Examinando os contornos da vida de Roth, alguns o rotularam de escritor brilhante, mas um homem moralmente decepcionante. Ele deixou sua esposa, Friedl, sozinha em hotéis estrangeiros enquanto percorria a Europa para fazer reportagens, provavelmente exacerbando sua doença mental. Ela foi internada aos 30 anos. Enquanto isso, Roth teve casos, importunou conhecidos por dinheiro e, sempre, ele bebia.

Michael Hofmann, o mais prolífico dos tradutores de Roth, argumenta que a condenação moral erra o alvo. “Ele não é uma pessoa simples”, disse Hofmann, “mas acho que ele é uma pessoa fascinante e profundamente amável”. Roth tinha amigos leais até o fim – Zweig, o romancista Soma Morgenstern. Ele era charmoso e sedutor, mesmo quando estava a caminho do abandono alcoólico. Ele nunca foi um judeu praticante e afirmava ter se convertido ao catolicismo, mas no final da vida o que ele queria era comer ovos com cebola à galega e sentar-se no Jardim de Luxemburgo com seu velho amigo Morgenstern. , pedindo-lhe que cantasse as canções iídiche que conheciam desde a infância.
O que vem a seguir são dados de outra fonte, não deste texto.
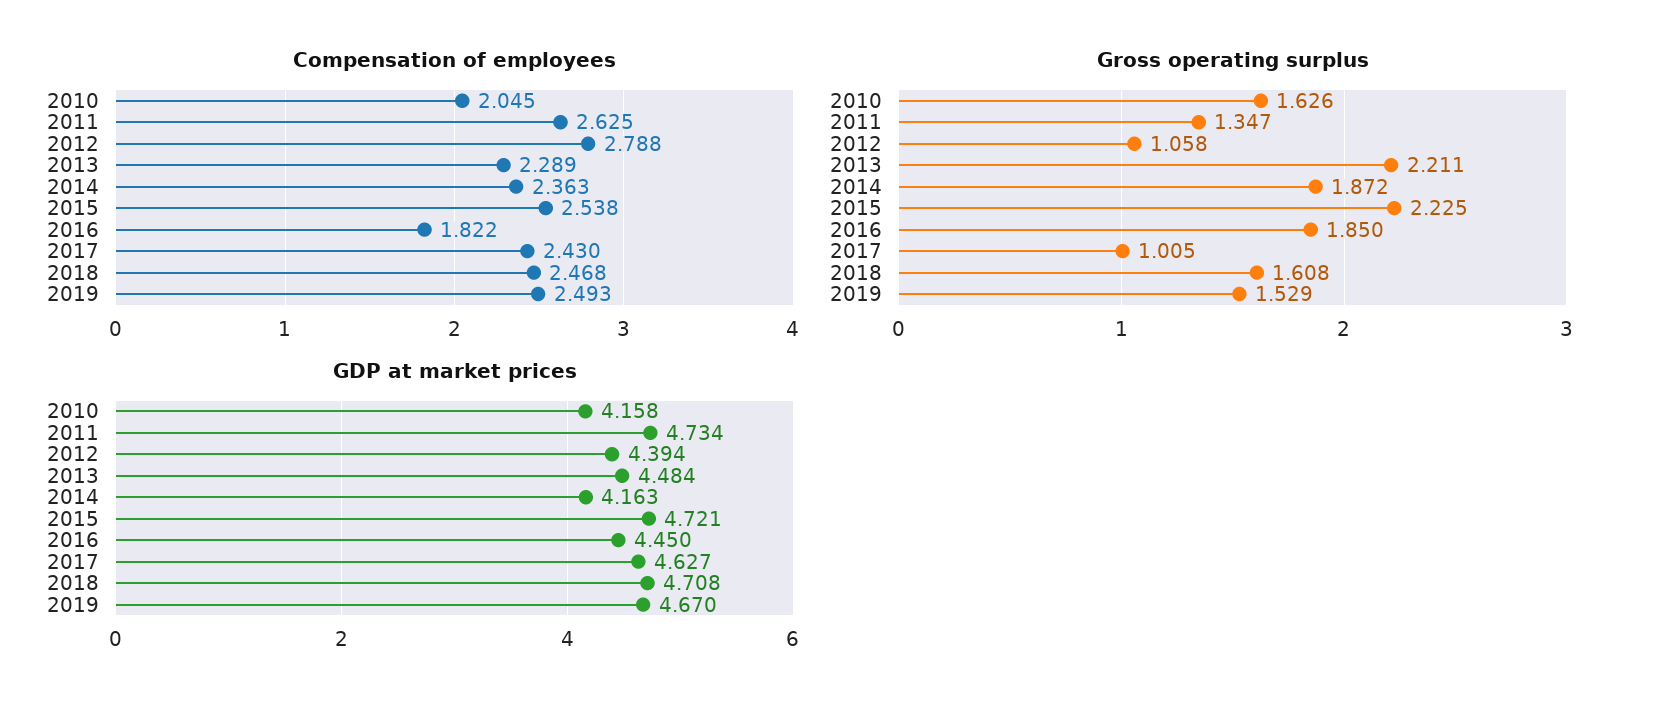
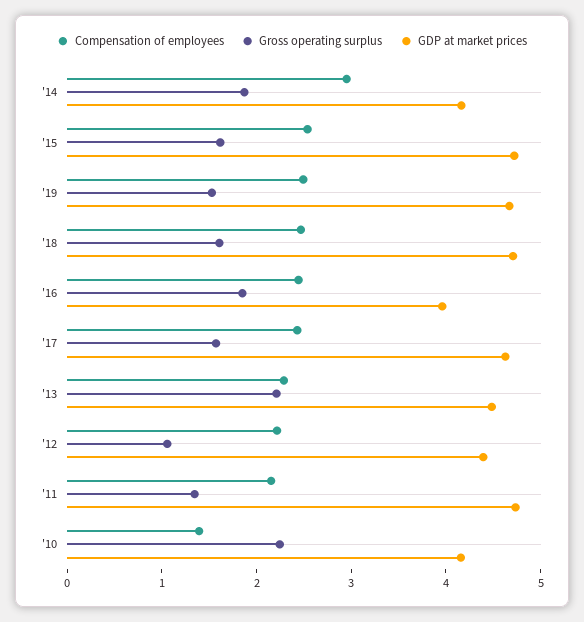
  {
    "Compensation of employees": {
-     "2010": 2.045,
+     "2010": 1.4,
-     "2011": 2.625,
+     "2011": 2.2,
-     "2012": 2.788,
+     "2012": 2.2,
      "2013": 2.289,
-     "2014": 2.363,
+     "2014": 3,
      "2015": 2.538,
-     "2016": 1.822,
+     "2016": 2.4,
      "2017": 2.43,
      "2018": 2.468,
      "2019": 2.493
    },
    "Gross operating surplus": {
-     "2010": 1.626,
+     "2010": 2.2,
      "2011": 1.347,
      "2012": 1.058,
      "2013": 2.211,
      "2014": 1.872,
-     "2015": 2.225,
+     "2015": 1.6,
      "2016": 1.85,
-     "2017": 1.005,
+     "2017": 1.6,
      "2018": 1.608,
      "2019": 1.529
    },
    "GDP at market prices": {
      "2010": 4.158,
      "2011": 4.734,
      "2012": 4.394,
      "2013": 4.484,
      "2014": 4.163,
      "2015": 4.721,
-     "2016": 4.45,
+     "2016": 4,
      "2017": 4.627,
      "2018": 4.708,
      "2019": 4.67
    }
  }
Em 1939, aos 44 anos, em Paris, a cidade que representava pura esperança para ele, Roth desmaiou em um bar. Ele foi internado em um hospital para pobres, onde, segundo Bronsen, sofreu uma abstinência agonizante, gritando em alemão por uma bebida em seu leito de morte. Mas os atendentes falavam apenas francês. No ano seguinte, Friedl foi transferida para o Hartheim Killing Facility, perto de Linz, onde foi assassinada pelos nazistas.

Só agora, em Viena, Pim percebe o quão perto Friedl e seus pais moravam do apartamento onde sua avó materna, Ilse Epstein, cresceu. Suas portas estão separadas por cerca de 200 metros, em lados opostos da Rua Am Tabor. A extrema proximidade não é tão óbvia no Google Maps, no qual Pim se baseou para escrever a seção de Viena de seu livro. Friedl morreu na Áustria, mas a avó de Pim escapou, chegando à Inglaterra em 1939. Ela conheceu seu avô e deu à luz sua mãe e tia lá. Pouco depois, ela morreu lá, por suicídio.
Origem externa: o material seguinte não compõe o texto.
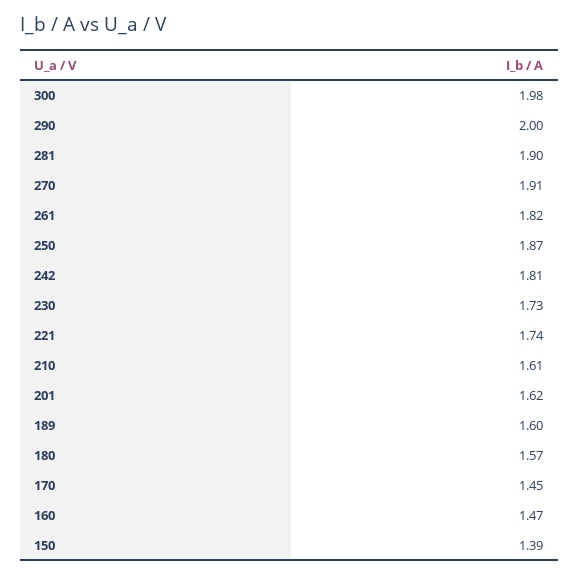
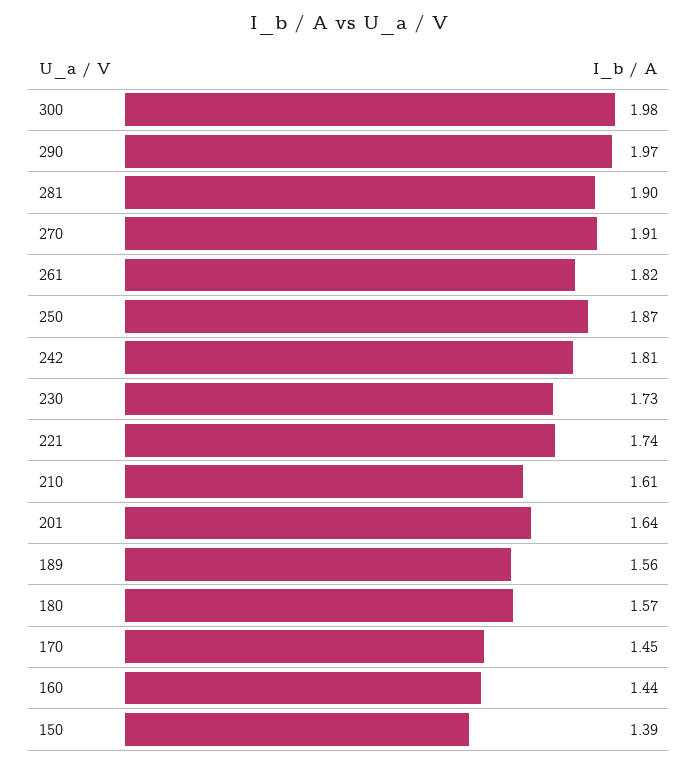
  {
    "300": 1.98,
-   "290": 2,
+   "290": 1.97,
    "281": 1.9,
    "270": 1.91,
    "261": 1.82,
    "250": 1.87,
    "242": 1.81,
    "230": 1.73,
    "221": 1.74,
    "210": 1.61,
-   "201": 1.62,
+   "201": 1.64,
-   "189": 1.6,
+   "189": 1.56,
    "180": 1.57,
    "170": 1.45,
-   "160": 1.47,
+   "160": 1.44,
    "150": 1.39
  }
Grande parte da história de sua família, disse Pim, em pé em uma escada de ferro forjado no local do apartamento de sua avó, “não foi realmente discutida”. Sua mãe ficava muito “fechada” quando certos assuntos surgiam. Havia muitos buracos no conhecimento de Pim, mas também muitos pontos de convergência entre a história de sua própria família e a de Roth. Essas interseções, disse Pim, foram momentos inestimáveis, até mesmo mágicos, que deram vida a Roth, os momentos em que ele se tornou “quase real, na minha frente”.

o primeira grande revisão do livro de Pim – na edição de 6 de outubro da The New York Review of Books – saiu “um dia antes da morte de minha mãe”, disse ele. “Eu estava apenas lendo com os dentes cerrados, tipo, por favor, não diga algo que me deixe absolutamente chocado neste momento.” Sua mãe não viveu para ver a publicação de “Endless Flight”, mas ela conhecia a história: seu filho havia escrito um livro sobre um homem que provavelmente havia passado por seus pais em uma velha rua vienense, a caminho de capturar um mundo em desaparecimento.